Others, like Clotilde Hesme or Judith Chemla, are among more than 600 signatories of a “counter-tribunal” of artists published by the collective Cerveaux non avaliables.

She intends to denounce a petition signed by around sixty well-known cinema personalities in France and beyond, calling for “not to erase” Gérard Depardieu, published on Christmas Day in Le Figaro.

Among these personalities are the Spanish actress Victoria Abril, the British Charlotte Rampling, the filmmaker Bertrand Blier, the actresses Nathalie Baye, Arielle Dombasle, the actors Jacques Weber and Pierre Richard…

“We can no longer remain silent in the face of the lynching that has befallen [Depardieu] in defiance of a presumption of innocence from which he would have benefited, like everyone else, if he were not the giant of cinema that he is. he is,” states this text.

But some signatories, like Carole Bouquet or Nadine Trintignant, then expressed their discomfort.

“I signed,” Carole Bouquet said on Instagram. “However, I do not support the ideas and values ​​associated with the journalist behind this column. Giving it visibility through Gérard makes me, as you can imagine, deeply uncomfortable.”

In question, an almost unknown actor, Yannis Ezziadi, close to Julie Depardieu, the actor’s daughter.

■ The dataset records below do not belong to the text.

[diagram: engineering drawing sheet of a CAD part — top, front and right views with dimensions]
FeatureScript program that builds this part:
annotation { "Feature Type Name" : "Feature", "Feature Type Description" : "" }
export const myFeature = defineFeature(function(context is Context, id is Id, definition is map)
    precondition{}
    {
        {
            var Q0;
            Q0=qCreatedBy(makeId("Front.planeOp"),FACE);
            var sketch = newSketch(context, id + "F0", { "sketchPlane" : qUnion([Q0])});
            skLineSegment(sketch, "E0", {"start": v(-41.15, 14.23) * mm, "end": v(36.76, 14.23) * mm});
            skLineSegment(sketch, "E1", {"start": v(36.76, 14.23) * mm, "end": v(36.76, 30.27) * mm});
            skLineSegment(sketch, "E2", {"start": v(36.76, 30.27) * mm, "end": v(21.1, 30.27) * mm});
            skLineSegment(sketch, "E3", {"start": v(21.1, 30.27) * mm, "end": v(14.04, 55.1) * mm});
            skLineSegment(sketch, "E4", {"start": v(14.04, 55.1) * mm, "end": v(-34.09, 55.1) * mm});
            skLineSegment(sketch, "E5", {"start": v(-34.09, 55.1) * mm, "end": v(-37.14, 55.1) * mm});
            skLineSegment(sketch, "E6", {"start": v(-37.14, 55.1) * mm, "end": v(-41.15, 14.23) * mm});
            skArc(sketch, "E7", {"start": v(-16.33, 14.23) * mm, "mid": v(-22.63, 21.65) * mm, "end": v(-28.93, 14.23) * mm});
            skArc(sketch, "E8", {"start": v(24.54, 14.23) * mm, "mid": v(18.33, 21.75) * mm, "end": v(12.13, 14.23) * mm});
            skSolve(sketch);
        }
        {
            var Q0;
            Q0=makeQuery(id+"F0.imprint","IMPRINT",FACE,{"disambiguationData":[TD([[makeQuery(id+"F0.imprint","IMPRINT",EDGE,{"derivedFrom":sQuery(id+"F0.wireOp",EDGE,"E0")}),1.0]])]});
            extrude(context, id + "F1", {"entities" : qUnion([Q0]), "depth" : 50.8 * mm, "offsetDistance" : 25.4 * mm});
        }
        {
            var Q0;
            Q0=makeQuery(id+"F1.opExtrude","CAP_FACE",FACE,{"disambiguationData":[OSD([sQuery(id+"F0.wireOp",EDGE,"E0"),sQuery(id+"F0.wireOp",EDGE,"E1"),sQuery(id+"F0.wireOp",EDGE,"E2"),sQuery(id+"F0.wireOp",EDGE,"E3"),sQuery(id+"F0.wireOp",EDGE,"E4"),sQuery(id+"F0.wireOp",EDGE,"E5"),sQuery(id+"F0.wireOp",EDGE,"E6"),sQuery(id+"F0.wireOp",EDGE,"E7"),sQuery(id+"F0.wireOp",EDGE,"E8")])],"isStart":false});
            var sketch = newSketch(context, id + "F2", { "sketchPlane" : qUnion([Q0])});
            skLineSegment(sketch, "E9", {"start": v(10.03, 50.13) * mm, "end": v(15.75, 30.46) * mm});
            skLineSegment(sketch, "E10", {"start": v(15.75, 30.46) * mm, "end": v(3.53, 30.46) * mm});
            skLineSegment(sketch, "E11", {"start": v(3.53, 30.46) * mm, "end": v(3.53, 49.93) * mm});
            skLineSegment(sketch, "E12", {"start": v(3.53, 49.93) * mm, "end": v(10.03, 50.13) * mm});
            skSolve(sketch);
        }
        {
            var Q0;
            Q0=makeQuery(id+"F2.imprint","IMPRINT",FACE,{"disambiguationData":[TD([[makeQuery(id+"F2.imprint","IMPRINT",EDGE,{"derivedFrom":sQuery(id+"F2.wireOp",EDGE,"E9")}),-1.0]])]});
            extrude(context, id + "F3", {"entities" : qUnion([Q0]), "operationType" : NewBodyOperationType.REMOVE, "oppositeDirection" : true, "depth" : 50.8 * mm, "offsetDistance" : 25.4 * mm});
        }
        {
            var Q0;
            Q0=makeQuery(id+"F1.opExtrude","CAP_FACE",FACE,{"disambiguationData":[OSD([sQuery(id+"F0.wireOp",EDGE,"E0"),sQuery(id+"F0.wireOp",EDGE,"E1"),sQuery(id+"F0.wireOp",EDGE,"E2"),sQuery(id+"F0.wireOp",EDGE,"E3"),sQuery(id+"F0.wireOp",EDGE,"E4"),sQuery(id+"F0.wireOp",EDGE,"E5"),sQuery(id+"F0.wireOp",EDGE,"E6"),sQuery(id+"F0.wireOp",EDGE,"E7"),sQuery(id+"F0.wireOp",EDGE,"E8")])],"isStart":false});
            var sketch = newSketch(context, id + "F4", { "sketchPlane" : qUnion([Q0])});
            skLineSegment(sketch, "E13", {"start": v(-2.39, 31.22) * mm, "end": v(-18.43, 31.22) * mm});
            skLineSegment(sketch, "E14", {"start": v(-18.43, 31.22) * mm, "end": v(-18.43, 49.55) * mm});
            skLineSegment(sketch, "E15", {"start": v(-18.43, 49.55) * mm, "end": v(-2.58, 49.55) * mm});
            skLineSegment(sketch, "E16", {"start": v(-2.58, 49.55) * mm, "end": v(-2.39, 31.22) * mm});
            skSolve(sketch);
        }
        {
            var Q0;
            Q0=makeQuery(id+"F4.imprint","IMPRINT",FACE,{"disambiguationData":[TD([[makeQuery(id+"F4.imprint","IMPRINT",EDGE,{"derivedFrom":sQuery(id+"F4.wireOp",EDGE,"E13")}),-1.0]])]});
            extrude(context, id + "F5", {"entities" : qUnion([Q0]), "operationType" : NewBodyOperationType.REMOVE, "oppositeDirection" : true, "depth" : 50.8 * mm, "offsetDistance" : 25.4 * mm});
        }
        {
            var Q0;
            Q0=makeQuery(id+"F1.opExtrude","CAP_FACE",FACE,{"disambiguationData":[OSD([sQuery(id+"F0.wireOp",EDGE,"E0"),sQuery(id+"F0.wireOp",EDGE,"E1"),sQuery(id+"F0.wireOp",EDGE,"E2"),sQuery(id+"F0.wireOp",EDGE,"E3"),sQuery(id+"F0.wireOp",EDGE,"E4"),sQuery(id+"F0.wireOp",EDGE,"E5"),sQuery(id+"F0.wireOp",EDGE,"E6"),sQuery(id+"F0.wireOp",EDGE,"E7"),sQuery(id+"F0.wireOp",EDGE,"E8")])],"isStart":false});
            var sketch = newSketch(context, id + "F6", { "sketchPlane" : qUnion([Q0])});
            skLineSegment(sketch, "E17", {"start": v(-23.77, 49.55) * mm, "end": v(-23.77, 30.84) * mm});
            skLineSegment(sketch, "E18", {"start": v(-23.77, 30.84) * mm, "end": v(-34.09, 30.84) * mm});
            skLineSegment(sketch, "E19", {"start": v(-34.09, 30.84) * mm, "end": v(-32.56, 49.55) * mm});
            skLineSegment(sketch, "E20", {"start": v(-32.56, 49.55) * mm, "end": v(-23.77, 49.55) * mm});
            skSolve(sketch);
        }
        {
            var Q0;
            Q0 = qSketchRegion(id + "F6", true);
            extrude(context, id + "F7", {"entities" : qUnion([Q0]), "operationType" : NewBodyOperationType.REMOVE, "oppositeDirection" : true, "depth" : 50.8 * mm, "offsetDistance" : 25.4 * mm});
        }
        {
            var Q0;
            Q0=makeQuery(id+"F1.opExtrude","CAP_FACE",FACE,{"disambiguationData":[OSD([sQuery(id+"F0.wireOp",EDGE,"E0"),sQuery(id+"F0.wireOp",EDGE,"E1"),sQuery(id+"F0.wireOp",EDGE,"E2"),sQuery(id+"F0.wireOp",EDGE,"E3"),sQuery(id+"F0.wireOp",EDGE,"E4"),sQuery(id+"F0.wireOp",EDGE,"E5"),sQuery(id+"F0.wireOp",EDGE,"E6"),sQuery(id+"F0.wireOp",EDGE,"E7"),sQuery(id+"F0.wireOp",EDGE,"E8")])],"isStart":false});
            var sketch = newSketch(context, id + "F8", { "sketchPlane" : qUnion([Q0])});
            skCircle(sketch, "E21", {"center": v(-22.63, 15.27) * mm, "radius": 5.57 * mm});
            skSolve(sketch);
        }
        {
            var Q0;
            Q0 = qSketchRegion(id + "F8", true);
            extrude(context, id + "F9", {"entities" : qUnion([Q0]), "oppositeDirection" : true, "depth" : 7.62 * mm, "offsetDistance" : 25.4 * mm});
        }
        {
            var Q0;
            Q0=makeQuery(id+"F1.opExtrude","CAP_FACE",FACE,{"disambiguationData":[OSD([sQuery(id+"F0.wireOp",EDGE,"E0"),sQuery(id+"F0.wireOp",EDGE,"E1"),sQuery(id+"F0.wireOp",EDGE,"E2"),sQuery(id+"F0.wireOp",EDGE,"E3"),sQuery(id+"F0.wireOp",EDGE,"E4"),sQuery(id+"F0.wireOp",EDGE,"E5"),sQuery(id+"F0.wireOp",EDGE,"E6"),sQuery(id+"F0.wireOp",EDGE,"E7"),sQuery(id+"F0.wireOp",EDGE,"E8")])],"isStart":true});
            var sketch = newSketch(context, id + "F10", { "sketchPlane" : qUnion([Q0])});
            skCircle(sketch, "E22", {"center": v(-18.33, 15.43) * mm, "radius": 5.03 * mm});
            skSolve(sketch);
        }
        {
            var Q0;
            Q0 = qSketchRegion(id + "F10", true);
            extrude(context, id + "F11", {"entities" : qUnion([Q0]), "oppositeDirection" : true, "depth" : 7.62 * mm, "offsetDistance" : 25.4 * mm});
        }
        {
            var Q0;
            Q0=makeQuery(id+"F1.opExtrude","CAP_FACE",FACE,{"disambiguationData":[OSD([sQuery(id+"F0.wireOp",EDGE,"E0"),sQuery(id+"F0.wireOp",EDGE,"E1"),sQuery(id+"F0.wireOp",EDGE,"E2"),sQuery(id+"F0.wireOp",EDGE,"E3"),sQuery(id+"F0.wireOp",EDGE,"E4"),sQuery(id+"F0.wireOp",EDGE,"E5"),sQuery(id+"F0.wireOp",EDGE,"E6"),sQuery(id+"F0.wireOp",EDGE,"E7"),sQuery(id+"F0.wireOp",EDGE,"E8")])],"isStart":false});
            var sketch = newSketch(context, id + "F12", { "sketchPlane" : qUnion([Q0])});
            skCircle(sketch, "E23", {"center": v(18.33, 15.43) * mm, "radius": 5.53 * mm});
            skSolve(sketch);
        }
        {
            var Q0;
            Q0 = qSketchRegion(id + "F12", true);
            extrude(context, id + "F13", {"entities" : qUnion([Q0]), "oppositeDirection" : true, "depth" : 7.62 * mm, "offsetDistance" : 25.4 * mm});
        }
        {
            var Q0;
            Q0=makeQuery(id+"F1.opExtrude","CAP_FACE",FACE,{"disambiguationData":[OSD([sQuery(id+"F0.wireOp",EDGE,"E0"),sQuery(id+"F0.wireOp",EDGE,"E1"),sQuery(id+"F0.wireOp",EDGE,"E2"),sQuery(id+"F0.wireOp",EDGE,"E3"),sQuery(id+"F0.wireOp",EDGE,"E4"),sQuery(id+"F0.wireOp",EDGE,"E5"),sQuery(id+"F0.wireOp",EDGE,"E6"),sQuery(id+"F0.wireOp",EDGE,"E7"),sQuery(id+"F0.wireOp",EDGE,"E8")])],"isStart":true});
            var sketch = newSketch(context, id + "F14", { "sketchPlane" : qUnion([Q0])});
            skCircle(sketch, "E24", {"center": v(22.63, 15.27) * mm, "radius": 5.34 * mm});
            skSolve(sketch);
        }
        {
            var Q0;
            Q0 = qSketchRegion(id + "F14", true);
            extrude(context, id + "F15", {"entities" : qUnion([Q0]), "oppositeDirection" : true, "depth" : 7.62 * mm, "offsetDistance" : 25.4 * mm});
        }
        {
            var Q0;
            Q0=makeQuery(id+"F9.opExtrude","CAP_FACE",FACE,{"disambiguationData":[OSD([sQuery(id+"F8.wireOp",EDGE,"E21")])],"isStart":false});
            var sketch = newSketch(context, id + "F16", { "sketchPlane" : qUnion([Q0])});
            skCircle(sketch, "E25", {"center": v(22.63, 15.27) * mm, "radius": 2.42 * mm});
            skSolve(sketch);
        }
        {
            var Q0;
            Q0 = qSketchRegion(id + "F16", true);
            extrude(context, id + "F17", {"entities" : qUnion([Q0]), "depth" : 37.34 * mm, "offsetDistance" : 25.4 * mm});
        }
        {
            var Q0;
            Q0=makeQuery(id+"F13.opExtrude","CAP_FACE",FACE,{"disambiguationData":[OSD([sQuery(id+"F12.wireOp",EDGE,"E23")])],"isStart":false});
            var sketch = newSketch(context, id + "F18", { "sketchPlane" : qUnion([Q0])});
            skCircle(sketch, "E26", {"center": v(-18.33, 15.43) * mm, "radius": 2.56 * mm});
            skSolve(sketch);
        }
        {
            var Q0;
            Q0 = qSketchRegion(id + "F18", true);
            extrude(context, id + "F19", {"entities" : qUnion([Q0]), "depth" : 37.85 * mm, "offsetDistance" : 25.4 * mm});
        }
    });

At the initiative of the text, he is an editorialist for the ultraconservative magazine Causeur and described in an investigation by the newspaper Le Monde as “close to the identity and reactionary spheres”. He was not available for comment Friday.

Director Nadine Trintignant, whose daughter Marie was killed by singer Bertrand Cantat in 2003, told the weekly Le Point that she did not know who wrote it: “I ask the people I shocked to don’t blame me for my big mistake.”

Former boss of the Cinémathèque française, Serge Toubiana also claims not to have known who was at the origin of the text. “I signed because I hate pack spirit and the presumption of innocence must be defended.”

The actor Gérard Darmon, on RTL, for his part regretted the content of the signed text. “Be careful not to say that by touching Depardieu, we are touching art. […] It’s bullshit,” he admitted. Just like Yvan Attal, who admitted “discomfort”. “I did not sign […] against women”, he clarified to BFMTV, but Depardieu “has the right not to be lynched publicly […] we must let justice speak”.